Seine Schlussfolgerung: „Diese Botschaft ist nicht nur gut fürs Selbstwertgefühl, sie kann auch Kräfte und Ressourcen freisetzen, die bei der Bewältigung der Krankheit helfen.“ Bahrs hat seine Erkenntnisse schon mit Patienten und Ärzten in der Praxis erprobt und erfahren, dass beide Seiten von dieser Einsicht profitieren.

Ärzten rät er, die Kranken öfter mit den ihnen verbleibenden Möglichkeiten zu konfrontieren, sie zu fragen, wie sie diese nutzen möchten und dabei Hilfen anbieten.
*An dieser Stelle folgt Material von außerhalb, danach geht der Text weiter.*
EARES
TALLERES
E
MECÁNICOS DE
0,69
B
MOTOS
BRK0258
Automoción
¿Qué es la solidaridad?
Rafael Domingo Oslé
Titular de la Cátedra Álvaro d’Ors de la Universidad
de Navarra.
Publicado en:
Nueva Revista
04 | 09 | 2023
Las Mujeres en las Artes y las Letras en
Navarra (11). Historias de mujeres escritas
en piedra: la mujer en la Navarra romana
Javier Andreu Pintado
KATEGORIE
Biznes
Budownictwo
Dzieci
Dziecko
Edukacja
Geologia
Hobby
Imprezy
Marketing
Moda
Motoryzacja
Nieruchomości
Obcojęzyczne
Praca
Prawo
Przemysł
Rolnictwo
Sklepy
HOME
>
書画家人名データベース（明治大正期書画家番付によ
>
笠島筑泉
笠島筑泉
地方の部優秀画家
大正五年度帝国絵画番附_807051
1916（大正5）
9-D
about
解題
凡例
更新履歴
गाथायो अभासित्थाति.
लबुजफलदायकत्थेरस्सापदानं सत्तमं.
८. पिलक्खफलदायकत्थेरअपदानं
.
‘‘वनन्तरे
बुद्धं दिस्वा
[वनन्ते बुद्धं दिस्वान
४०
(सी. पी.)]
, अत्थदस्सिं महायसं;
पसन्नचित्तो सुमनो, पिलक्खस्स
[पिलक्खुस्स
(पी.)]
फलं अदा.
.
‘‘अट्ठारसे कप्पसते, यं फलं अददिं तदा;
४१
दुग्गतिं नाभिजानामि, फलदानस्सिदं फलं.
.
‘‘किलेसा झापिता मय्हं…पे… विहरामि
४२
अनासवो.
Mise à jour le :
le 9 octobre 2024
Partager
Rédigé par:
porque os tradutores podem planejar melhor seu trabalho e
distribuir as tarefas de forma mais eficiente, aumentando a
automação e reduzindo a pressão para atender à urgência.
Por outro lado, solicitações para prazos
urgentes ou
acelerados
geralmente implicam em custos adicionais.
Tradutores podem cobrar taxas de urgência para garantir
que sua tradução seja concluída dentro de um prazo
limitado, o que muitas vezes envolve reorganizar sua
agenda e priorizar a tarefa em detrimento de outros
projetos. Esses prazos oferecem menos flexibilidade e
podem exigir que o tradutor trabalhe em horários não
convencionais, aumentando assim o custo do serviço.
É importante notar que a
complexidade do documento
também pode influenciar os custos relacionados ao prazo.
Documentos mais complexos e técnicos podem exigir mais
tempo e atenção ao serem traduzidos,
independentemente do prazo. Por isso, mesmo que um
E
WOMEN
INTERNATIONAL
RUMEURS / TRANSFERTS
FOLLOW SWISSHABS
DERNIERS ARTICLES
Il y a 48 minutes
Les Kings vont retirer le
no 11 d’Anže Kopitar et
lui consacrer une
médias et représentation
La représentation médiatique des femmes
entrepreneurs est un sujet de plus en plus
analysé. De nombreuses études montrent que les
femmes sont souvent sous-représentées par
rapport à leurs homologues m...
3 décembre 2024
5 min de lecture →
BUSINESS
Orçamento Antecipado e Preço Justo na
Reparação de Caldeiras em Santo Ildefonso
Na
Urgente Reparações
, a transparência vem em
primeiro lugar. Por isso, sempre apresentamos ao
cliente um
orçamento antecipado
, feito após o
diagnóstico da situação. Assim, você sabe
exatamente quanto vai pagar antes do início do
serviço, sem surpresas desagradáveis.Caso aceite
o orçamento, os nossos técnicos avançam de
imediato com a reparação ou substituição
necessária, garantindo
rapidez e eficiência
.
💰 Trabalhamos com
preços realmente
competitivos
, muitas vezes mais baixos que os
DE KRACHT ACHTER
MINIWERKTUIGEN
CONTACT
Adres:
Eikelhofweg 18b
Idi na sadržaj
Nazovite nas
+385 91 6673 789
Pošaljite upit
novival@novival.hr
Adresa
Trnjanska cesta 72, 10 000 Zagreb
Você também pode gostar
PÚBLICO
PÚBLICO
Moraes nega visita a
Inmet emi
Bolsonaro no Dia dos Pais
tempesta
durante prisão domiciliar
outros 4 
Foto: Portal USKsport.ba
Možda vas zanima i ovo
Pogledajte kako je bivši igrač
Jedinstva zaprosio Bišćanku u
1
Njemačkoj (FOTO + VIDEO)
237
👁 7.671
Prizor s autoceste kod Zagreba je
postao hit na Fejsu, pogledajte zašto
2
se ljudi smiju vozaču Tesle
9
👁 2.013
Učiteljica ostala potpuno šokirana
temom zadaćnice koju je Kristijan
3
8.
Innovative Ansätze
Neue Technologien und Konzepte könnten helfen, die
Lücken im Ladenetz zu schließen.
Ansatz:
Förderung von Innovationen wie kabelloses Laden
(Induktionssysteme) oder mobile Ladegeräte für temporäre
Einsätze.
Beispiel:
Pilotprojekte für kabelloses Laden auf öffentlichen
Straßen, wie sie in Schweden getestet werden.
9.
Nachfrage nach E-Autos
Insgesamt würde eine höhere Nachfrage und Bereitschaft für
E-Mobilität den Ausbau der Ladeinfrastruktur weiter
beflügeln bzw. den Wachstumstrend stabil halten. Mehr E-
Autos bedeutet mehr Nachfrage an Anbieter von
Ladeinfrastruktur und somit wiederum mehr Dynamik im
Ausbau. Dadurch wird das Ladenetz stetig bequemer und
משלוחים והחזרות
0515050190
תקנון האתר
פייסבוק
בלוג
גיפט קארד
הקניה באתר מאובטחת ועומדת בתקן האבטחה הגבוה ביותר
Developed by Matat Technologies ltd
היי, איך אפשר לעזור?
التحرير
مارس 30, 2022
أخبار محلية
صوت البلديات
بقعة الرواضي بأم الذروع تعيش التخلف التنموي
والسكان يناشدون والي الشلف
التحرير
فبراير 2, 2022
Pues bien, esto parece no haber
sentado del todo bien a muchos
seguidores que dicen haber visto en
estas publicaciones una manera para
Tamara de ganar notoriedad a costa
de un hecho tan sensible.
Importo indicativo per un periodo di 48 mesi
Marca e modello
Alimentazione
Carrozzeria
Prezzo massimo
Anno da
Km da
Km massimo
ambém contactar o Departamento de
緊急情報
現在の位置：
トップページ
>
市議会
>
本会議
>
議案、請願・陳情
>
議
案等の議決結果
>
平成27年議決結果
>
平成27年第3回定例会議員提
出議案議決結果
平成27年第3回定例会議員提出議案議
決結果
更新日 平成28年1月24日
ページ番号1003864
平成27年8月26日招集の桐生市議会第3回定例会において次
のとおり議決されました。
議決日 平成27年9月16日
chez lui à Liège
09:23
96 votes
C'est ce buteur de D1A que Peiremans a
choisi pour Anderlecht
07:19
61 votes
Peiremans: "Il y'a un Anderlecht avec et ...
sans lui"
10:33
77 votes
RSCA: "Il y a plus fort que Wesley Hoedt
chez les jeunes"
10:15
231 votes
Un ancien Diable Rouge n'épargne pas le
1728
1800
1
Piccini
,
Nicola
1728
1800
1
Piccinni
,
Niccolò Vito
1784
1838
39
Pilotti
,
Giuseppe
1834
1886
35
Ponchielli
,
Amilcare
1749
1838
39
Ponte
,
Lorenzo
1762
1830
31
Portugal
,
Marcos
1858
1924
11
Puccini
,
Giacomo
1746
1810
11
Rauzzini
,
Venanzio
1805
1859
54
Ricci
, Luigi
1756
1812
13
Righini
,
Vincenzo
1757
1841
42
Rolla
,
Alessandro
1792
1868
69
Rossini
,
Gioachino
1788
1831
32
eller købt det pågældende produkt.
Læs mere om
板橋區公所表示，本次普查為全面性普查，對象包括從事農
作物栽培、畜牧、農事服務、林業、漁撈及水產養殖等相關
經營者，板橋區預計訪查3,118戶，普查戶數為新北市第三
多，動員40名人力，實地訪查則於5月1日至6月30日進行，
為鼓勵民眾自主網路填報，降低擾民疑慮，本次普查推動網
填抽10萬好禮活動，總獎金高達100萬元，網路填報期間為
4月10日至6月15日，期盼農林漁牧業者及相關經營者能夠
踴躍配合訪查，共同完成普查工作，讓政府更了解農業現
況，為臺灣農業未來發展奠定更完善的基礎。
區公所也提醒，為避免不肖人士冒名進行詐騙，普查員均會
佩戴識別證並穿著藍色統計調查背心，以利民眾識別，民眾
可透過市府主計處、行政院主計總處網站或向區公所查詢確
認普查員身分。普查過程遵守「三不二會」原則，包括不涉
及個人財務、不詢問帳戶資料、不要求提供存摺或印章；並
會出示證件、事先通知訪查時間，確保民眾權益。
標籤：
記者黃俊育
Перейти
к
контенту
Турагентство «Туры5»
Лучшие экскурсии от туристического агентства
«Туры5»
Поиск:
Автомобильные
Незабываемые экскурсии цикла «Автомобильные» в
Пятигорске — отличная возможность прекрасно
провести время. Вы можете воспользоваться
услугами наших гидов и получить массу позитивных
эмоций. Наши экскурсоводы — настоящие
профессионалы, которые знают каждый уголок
Viele ältere Menschen seien sich etwa ihrer „Krisenerfahrung“ gar nicht bewusst. Der Arzt könne sie daran erinnern, welche Schwierigkeiten sie schon gemeistert haben und so Mut machen, auch das neue Problem anzupacken. Manchmal handelt es sich dabei um die Einsicht in das Unabänderliche: „Chronische Krankheiten lassen sich in der Regel nicht ausmerzen, man muss sie als Teil des Lebens begreifen“, so Bahrs.